Et le message etant trop long:
Namâric souffla un instant, harassé par les efforts fournis. Sa jambe commençait seulement à souffrir du choc de tout à l’heure, lorsque le démon l’avait touché en plein saut. L’os du talon, juste situé sous la cheville, était déplacé, et oscillait à vue d’œil. Pas assez heureusement pour véritablement l’handicaper.
Il entendit des gémissement monter en contrebas. Fier de son exploit, il pencha la tête vers la ruelle, et son sourire s’élargit. Le Sacrilège, la créture imposante, terrifiante, dont la puissance et la dextérité pouvait réduire une cité à l’état de nécropole, dont l’habileté pouvait rivaliser avec le plus grand paladin noir, dont les hachoirs pouvait effrayer les dieux... gisait couché, écroulé plutôt, sur un sac de farine éventré par ses soins. La poudre s’était nichée dans les moindres recoins du visage décharné, et s’était mêlée au sang répandu partout. Il se débattait vainement pour cracher la farine logée dans sa gorge, mais il ne faisait que saliver comme un enfant. Un démon noyé dans une farine poisseuse, quelle vision glorieuse.
« - Il était une fois un elfe, chantonna le paladin, un elfe tout de goudron vêtu, chantant a tue-tête, à toutes les têtes, la défaite, la perte, de son méchant adversaire, le démon, le démon de farine, qui quand le vent souffle, perd, s’écroule dans la poudre, dans le vent, dans le ventre de sa mère... Je comprends maintenant pourquoi personne, dans le forum du grand Kaim et du disciple Azerty, n’a jamais entendu parler de toi ! »
Et il éclata de rire. Mais le démon, lui, ne riait pas. Sa bouche remua, sa langue claqua, et de sa gorge sortirent des sons caverneux.
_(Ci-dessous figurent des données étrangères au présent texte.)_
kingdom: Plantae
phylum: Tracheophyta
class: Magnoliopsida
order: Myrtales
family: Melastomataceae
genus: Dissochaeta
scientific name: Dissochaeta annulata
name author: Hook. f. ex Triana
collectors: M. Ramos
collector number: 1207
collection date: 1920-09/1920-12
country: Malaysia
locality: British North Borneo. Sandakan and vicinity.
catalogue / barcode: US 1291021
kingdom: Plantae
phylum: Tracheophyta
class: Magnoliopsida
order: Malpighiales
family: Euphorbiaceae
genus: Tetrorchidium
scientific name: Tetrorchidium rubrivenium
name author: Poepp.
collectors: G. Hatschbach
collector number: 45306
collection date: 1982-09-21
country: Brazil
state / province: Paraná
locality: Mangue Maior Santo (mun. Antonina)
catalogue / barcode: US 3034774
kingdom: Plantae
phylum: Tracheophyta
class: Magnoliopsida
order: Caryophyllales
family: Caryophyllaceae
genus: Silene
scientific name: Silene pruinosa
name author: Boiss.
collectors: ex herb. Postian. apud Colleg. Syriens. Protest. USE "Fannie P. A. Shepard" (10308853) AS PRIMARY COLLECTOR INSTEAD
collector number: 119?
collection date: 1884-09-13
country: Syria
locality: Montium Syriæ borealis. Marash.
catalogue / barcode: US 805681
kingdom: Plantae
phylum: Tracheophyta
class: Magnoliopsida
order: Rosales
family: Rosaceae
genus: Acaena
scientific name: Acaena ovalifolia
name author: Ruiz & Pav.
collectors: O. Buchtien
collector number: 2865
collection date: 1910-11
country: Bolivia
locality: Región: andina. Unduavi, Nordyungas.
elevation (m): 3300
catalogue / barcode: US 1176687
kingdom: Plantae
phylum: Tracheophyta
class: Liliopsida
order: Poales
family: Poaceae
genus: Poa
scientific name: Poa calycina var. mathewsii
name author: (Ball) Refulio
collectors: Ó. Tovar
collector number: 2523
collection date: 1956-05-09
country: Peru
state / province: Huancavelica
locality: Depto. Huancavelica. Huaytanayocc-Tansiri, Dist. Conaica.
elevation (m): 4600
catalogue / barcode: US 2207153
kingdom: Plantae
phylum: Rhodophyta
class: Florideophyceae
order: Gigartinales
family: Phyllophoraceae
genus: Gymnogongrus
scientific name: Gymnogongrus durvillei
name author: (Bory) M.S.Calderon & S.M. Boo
Le tout se coordonnait pour produire des sons incompréhensibles, le démon semblait fournir un effort intense pour parler. Et les râles qui parvenaient aux tympans d’un Namâric enjoué se transformèrent peu à peu en une chansonnette.
« - Il perdit sa mère... de bonne guerre... quand le village...de sa mère... fut brulé... par les Bêtes... Il pleure... de bonne heure... quand il voit... les p’tites Bêtes... L’elfe noir... est un pleutre...qui s’la pète... mais qui ne.... craint qu’une Bête. »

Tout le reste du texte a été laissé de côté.